- Karimpuzha, Palakkad Karimpuzha, Palakkad, Kerala
- Coordinates: 10°55′16″N 76°25′12″E﻿ / ﻿10.92111°N 76.42000°E
- Country: India
- State: Kerala
- District: Palakkad
- Elevation: 77.59 m (254.6 ft)

Languages
- • Official: Malayalam, English
- • Speech: Malayalam, English
- Time zone: UTC+5:30 (IST)
- PIN: 679513
- Other Neighbourhoods: Sreekrishnapuram, Mannarkkad
- LS: Palakkad
- VS: Ottapalam

= Karimpuzha, Palakkad =

Karimpuzha is a gram panchayat in the Palakkad district, in the state of Kerala, India. It is a local government organisation that serves the villages of Karimpuzha-I and Karimpuzha-II.

==Important Organizations==
- Lt.Col.Niranjan Memorial I.T.I., Elambulassery

==Demographics==
As of 2011 India census, Karimpuzha-I had a population of 19,287 with 9,189 males and 10,098 females.

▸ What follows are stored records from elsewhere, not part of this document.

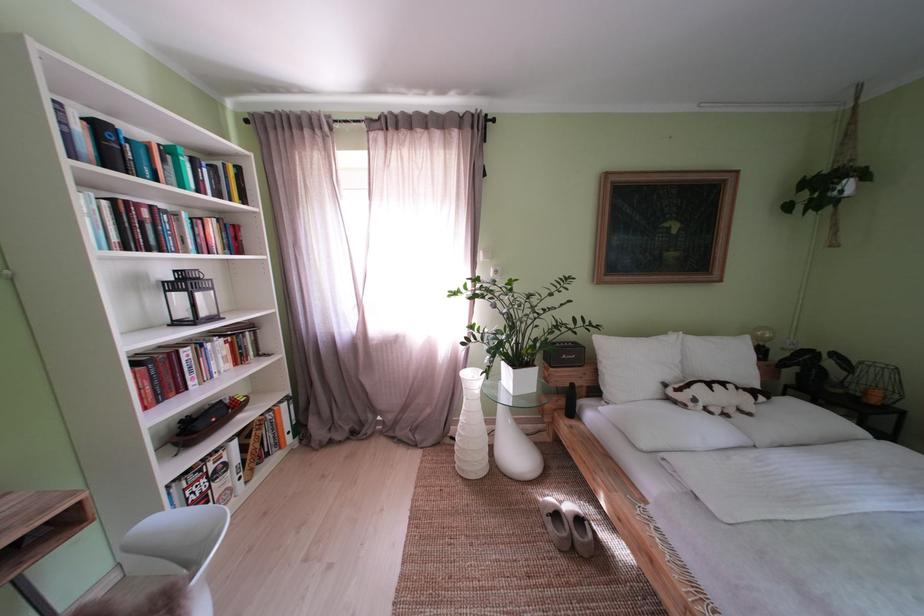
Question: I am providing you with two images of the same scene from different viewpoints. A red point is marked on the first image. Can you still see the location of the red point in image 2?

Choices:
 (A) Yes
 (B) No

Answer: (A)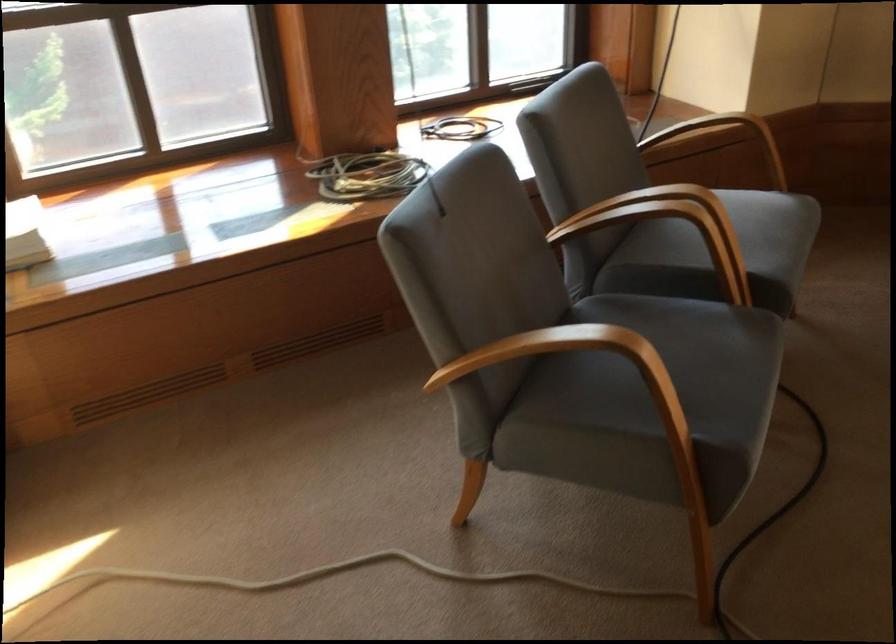
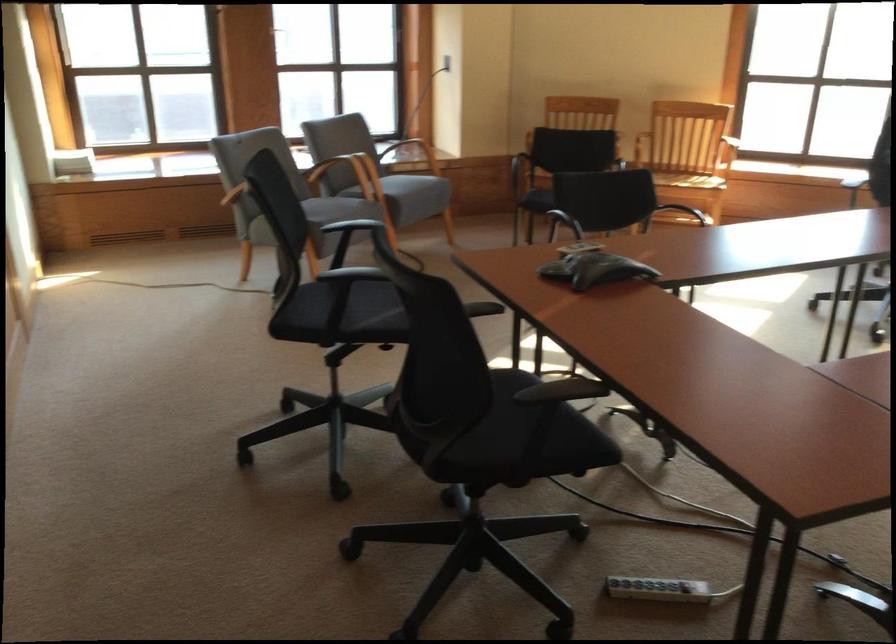
In the second image, find the point that corresponds to (x=604, y=238) in the first image.

(342, 172)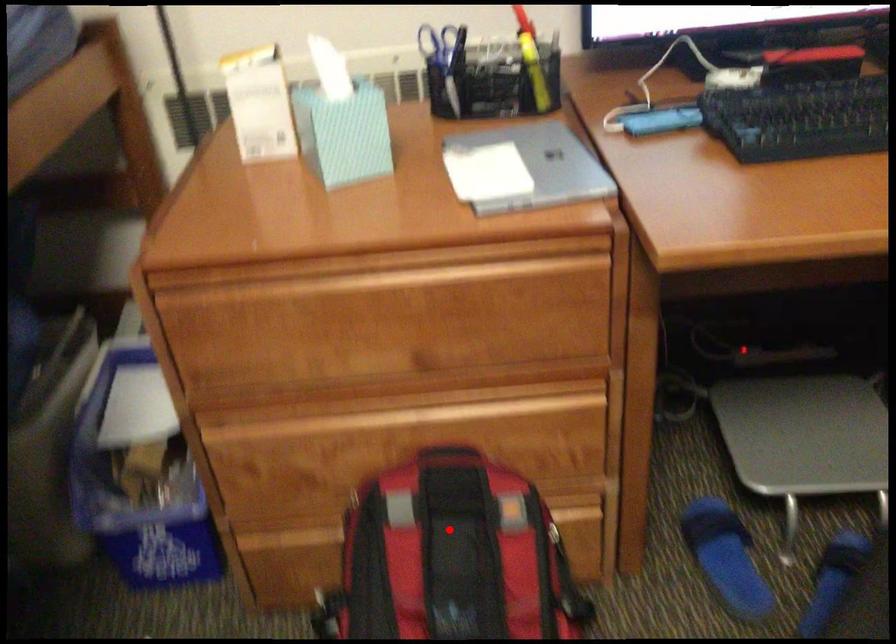
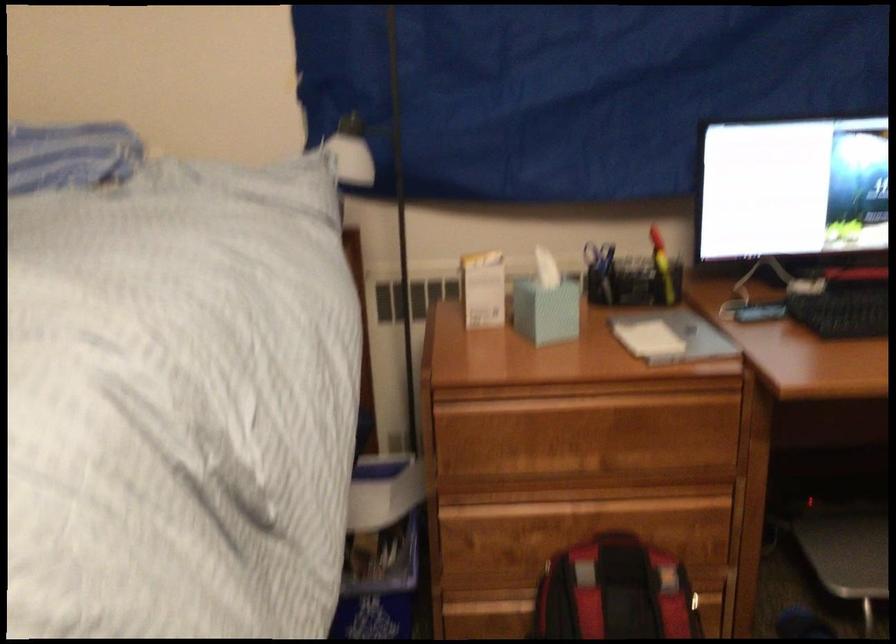
Question: I am providing you with two images of the same scene from different viewpoints. In image1, a red point is highlighted. Considering the same 3D point in image2, which of the following is correct?

Choices:
 (A) It is closer
 (B) It is farther

Answer: (B)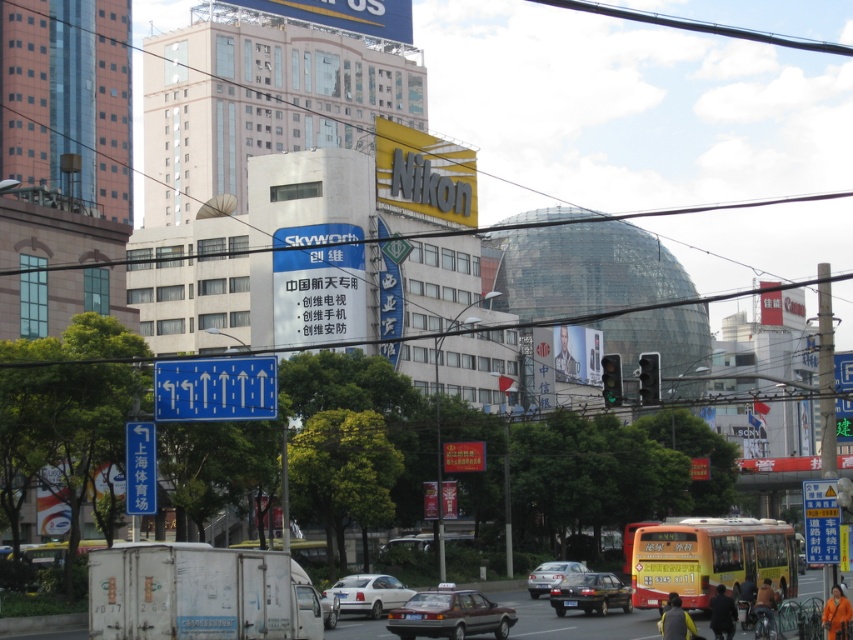
Question: Does metallic pole at right appear on the left side of white matte sedan at center?

Choices:
 (A) yes
 (B) no

Answer: (B)

Question: Estimate the real-world distances between objects in this image. Which object is farther from the matte black sedan at center?

Choices:
 (A) shiny silver sedan at center
 (B) blue glossy sign at upper left
 (C) white matte sedan at center
 (D) matte black car at center

Answer: (A)

Question: Can you confirm if matte black car at center is positioned to the left of white plastic sign at lower left?

Choices:
 (A) no
 (B) yes

Answer: (A)

Question: Which object is farther from the camera taking this photo?

Choices:
 (A) white plastic sign at lower left
 (B) matte black car at center
 (C) blue glossy sign at upper left
 (D) shiny black sedan at center

Answer: (D)

Question: In this image, where is white plastic sign at lower left located relative to shiny black sedan at center?

Choices:
 (A) above
 (B) below

Answer: (A)

Question: Which point is farther to the camera?

Choices:
 (A) (207, 365)
 (B) (408, 608)
 (C) (328, 614)

Answer: (A)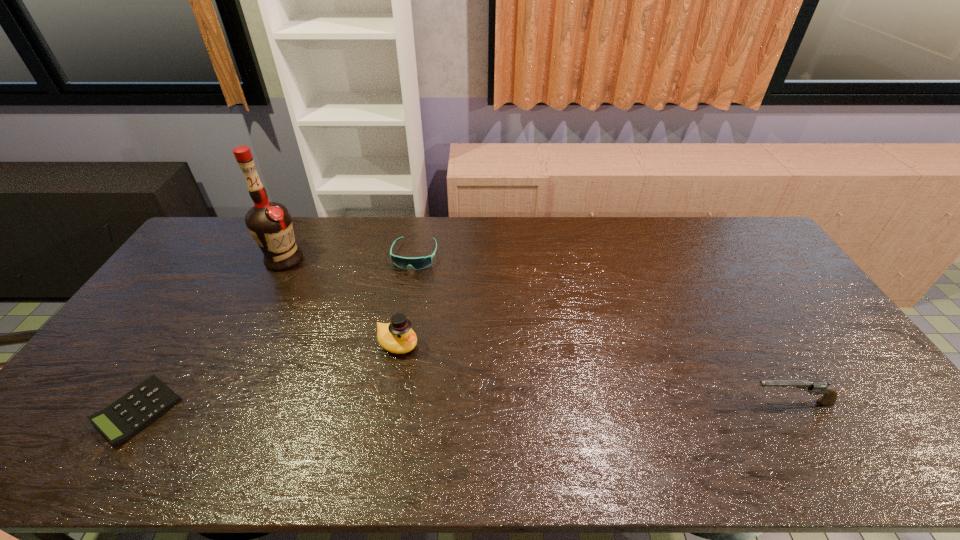
Find the location of a particular element. This screenshot has height=540, width=960. vacant space located 0.390m aiming along the barrel of the third shortest object is located at coordinates (593, 402).

Identify the location of vacant space situated aiming along the barrel of the third shortest object. (597, 402).

I want to click on vacant space located 0.210m aiming along the barrel of the third shortest object, so (x=664, y=402).

Identify the location of free space located 0.130m on the front-facing side of the second tallest object. (451, 374).

The width and height of the screenshot is (960, 540). In order to click on vacant space located on the front-facing side of the second tallest object in this screenshot , I will do (461, 379).

Image resolution: width=960 pixels, height=540 pixels. Find the location of `free space located 0.070m on the front-facing side of the second tallest object`. free space located 0.070m on the front-facing side of the second tallest object is located at coordinates (434, 363).

The width and height of the screenshot is (960, 540). In order to click on free spot located on the front and back of the liquor in this screenshot , I will do `click(301, 285)`.

In order to click on vacant position located on the front and back of the liquor in this screenshot , I will do `click(298, 280)`.

I want to click on free space located on the front and back of the liquor, so click(324, 316).

At what (x,y) coordinates should I click in order to perform the action: click on vacant space located 0.240m on the front-facing side of the sunglasses. Please return your answer as a coordinate pair (x, y). Looking at the image, I should click on (396, 325).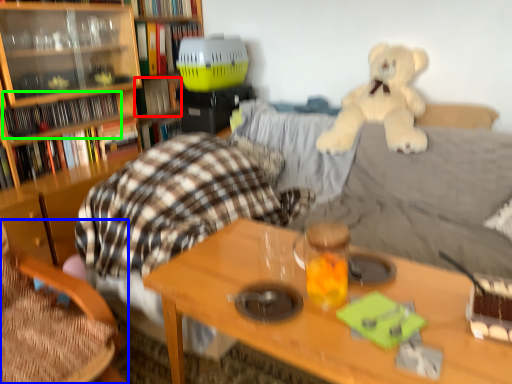
Question: Which object is the closest to the book (highlighted by a red box)? Choose among these: chair (highlighted by a blue box) or book (highlighted by a green box).

Choices:
 (A) chair
 (B) book

Answer: (B)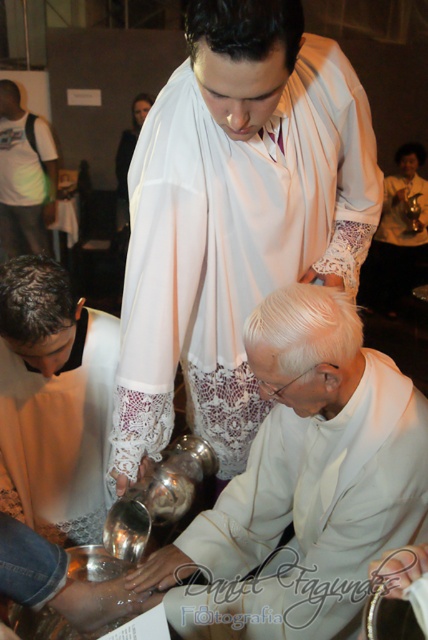
Who is taller, white matte glass at center or matte white robe at lower left?

Standing taller between the two is white matte glass at center.

Who is higher up, white matte glass at center or matte white robe at lower left?

white matte glass at center is above.

Which is behind, point (234, 547) or point (107, 372)?

The point (107, 372) is behind.

Where is `white matte glass at center`? This screenshot has height=640, width=428. white matte glass at center is located at coordinates (306, 477).

Between point (326, 97) and point (282, 628), which one is positioned behind?

The point (326, 97) is more distant.

Can you confirm if white lace cloth at center is shorter than white matte glass at center?

In fact, white lace cloth at center may be taller than white matte glass at center.

Is point (300, 218) farther from viewer compared to point (398, 472)?

That is True.

The image size is (428, 640). In order to click on white lace cloth at center in this screenshot , I will do `click(234, 216)`.

Between point (259, 547) and point (29, 200), which one is positioned in front?

Point (259, 547)

Is white matte glass at center shorter than white t-shirt at left?

Yes.

Where is `white matte glass at center`? The height and width of the screenshot is (640, 428). white matte glass at center is located at coordinates (306, 477).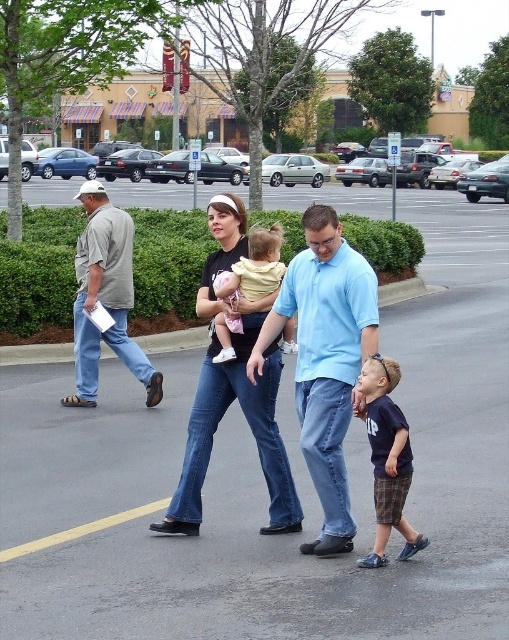
Can you confirm if gray cotton shirt at left is wider than navy blue t-shirt at center?

Yes.

Who is lower down, gray cotton shirt at left or navy blue t-shirt at center?

navy blue t-shirt at center is below.

You are a GUI agent. You are given a task and a screenshot of the screen. Output one action in this format:
    pyautogui.click(x=<x>, y=<y>)
    Task: Click on the gray cotton shirt at left
    
    Given the screenshot: What is the action you would take?
    [x=105, y=298]

In order to click on gray cotton shirt at left in this screenshot , I will do `click(105, 298)`.

Can you confirm if light blue cotton shirt at center is wider than yellow cotton shirt at center?

Indeed, light blue cotton shirt at center has a greater width compared to yellow cotton shirt at center.

Is point (343, 369) closer to viewer compared to point (243, 288)?

Yes, it is in front of point (243, 288).

Does point (331, 262) come in front of point (254, 253)?

Yes.

I want to click on light blue cotton shirt at center, so click(325, 358).

Which is more to the right, black cotton shirt at center or navy blue t-shirt at center?

Positioned to the right is navy blue t-shirt at center.

Does black cotton shirt at center appear over navy blue t-shirt at center?

Yes, black cotton shirt at center is above navy blue t-shirt at center.

Is point (269, 376) positioned before point (382, 538)?

No, it is behind (382, 538).

Where is `black cotton shirt at center`? black cotton shirt at center is located at coordinates (247, 422).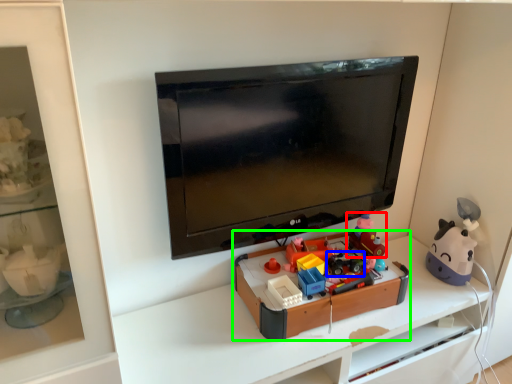
Question: Which object is positioned closest to toy (highlighted by a red box)? Select from toy (highlighted by a blue box) and toy (highlighted by a green box).

Choices:
 (A) toy
 (B) toy

Answer: (A)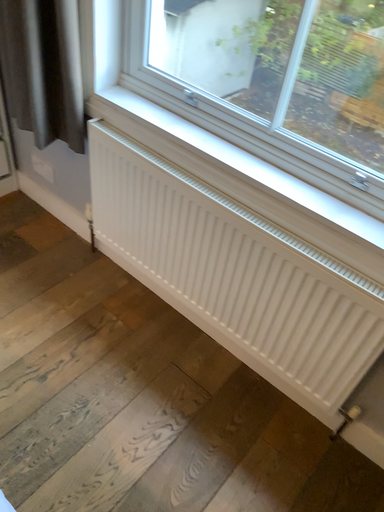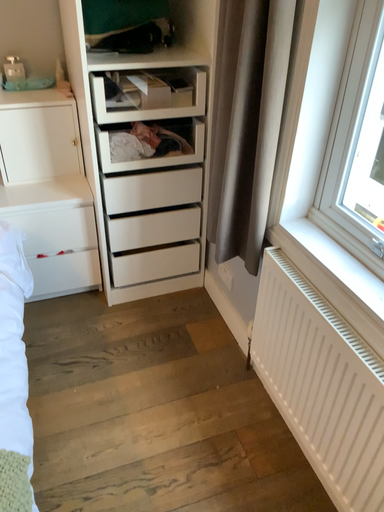
Question: Which way did the camera rotate in the video?

Choices:
 (A) rotated downward
 (B) rotated upward

Answer: (B)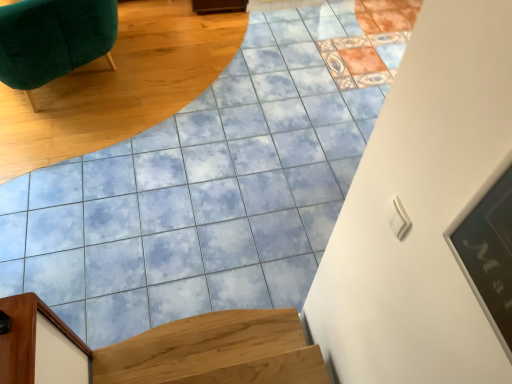
Question: From a real-world perspective, is velvet green chair at upper left, positioned as the second furniture in front-to-back order, positioned above or below light brown wood stairs at lower left?

Choices:
 (A) below
 (B) above

Answer: (B)

Question: Considering their positions, is velvet green chair at upper left, the 2th furniture positioned from the right, located in front of or behind light brown wood stairs at lower left?

Choices:
 (A) behind
 (B) front

Answer: (A)

Question: Which object is the farthest from the light brown wood stairs at lower left?

Choices:
 (A) velvet green chair at upper left, which is counted as the 1th furniture, starting from the back
 (B) wooden door frame at lower left, the first furniture in the bottom-to-top sequence

Answer: (A)

Question: Which object is the farthest from the velvet green chair at upper left, the 2th furniture positioned from the right?

Choices:
 (A) light brown wood stairs at lower left
 (B) wooden door frame at lower left, which is the first furniture in right-to-left order

Answer: (A)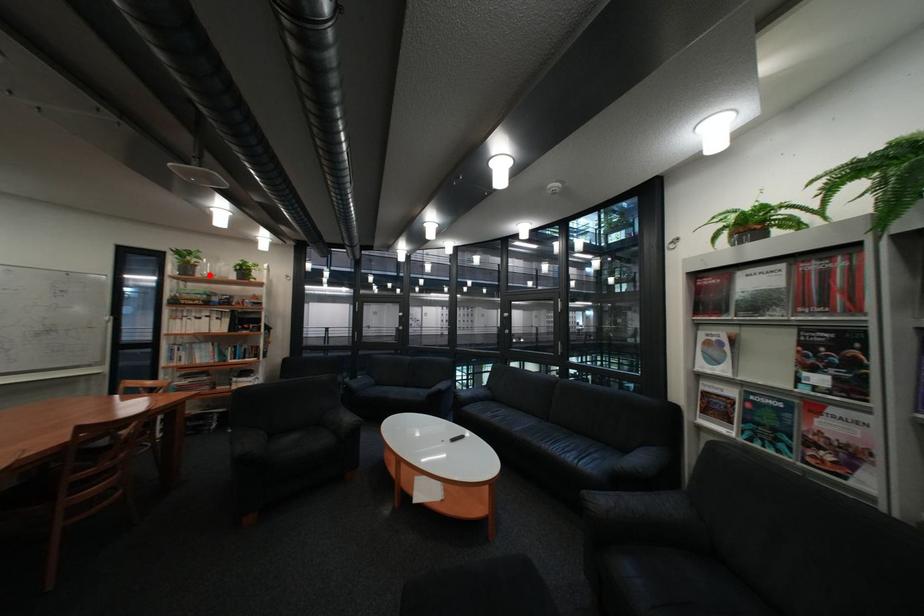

As of 2011 India census, Karimpuzha-II had a population of 12,830 with 6,137 males and 6,693 females.

==Elambulassery==
Elambulassery is a small village near Sreekrishnapuram in Karimpuzha Panchayath. It is about 33 km from Palakkad. The village is surrounded by Mannarkkad, Ottappalam, Perinthalmanna and Attappadi.